Render the data below as a JSON list of strings, one string per line, skipping blank lines and leaving out the pictures.

-- PROVIDED RECORDS --
#####

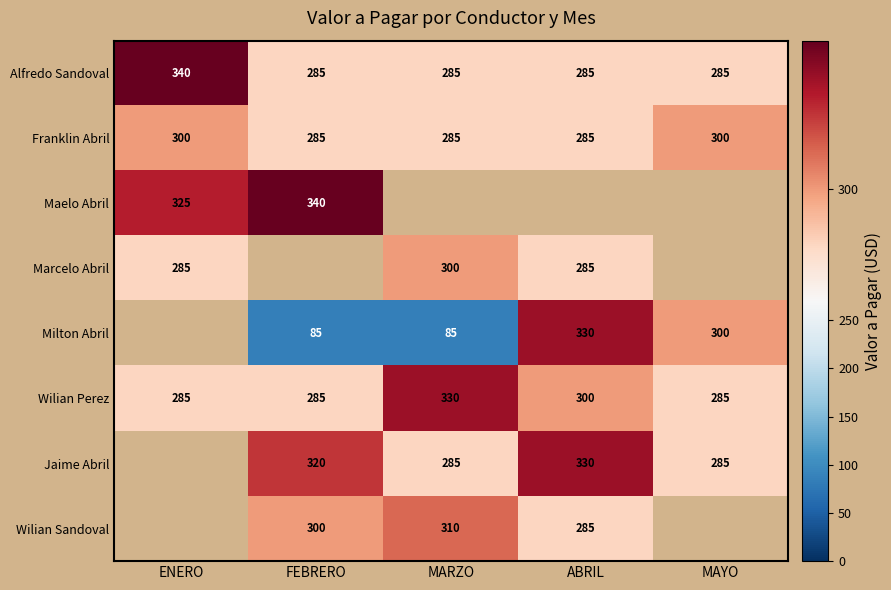

What is the sum of all Franklin Abril values?

1455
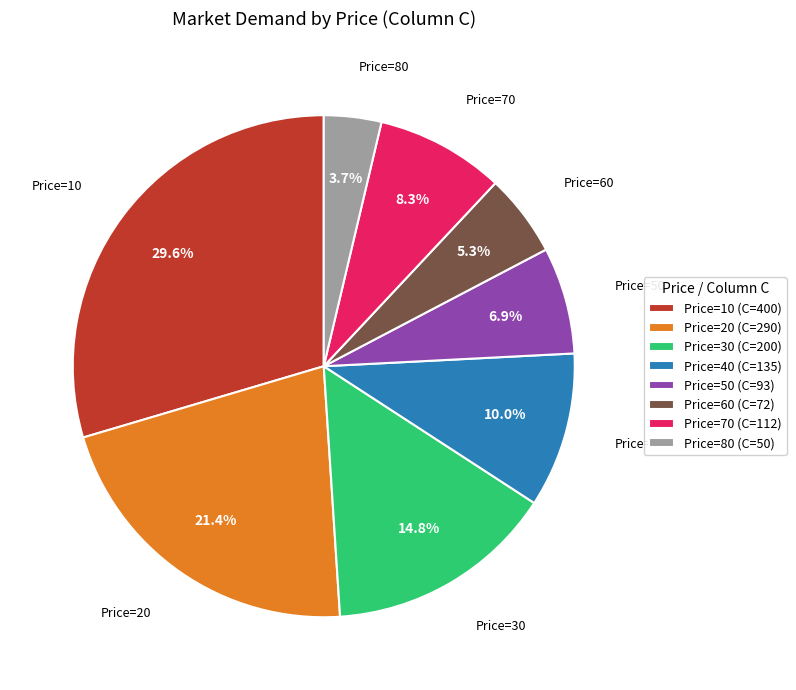

Is Price=30 the majority of the pie?

No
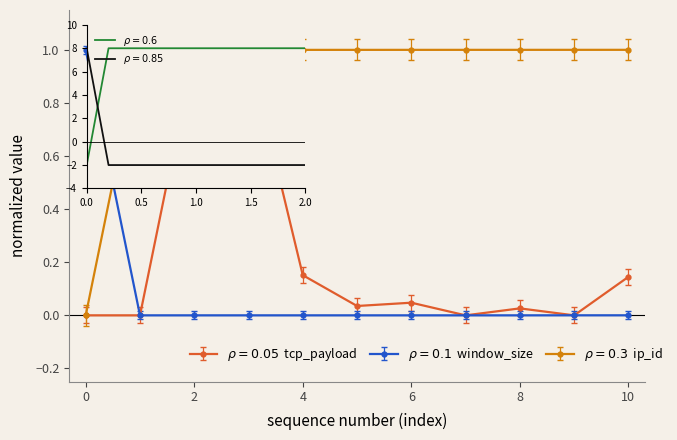

What is the maximum value shown in the chart?

1.0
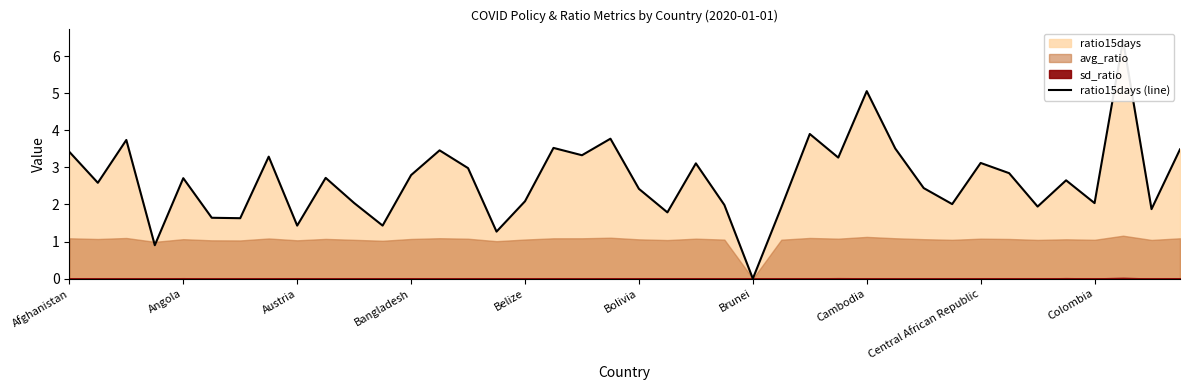

Is it true that the value at Belize is 3.0?

False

#####

-- WRITTEN RESPONSE --
[
  "What is the sum of all Franklin Abril values?",
  "1455",
  "Is Price=30 the majority of the pie?",
  "No",
  "What is the maximum value shown in the chart?",
  "1.0",
  "Is it true that the value at Belize is 3.0?",
  "False"
]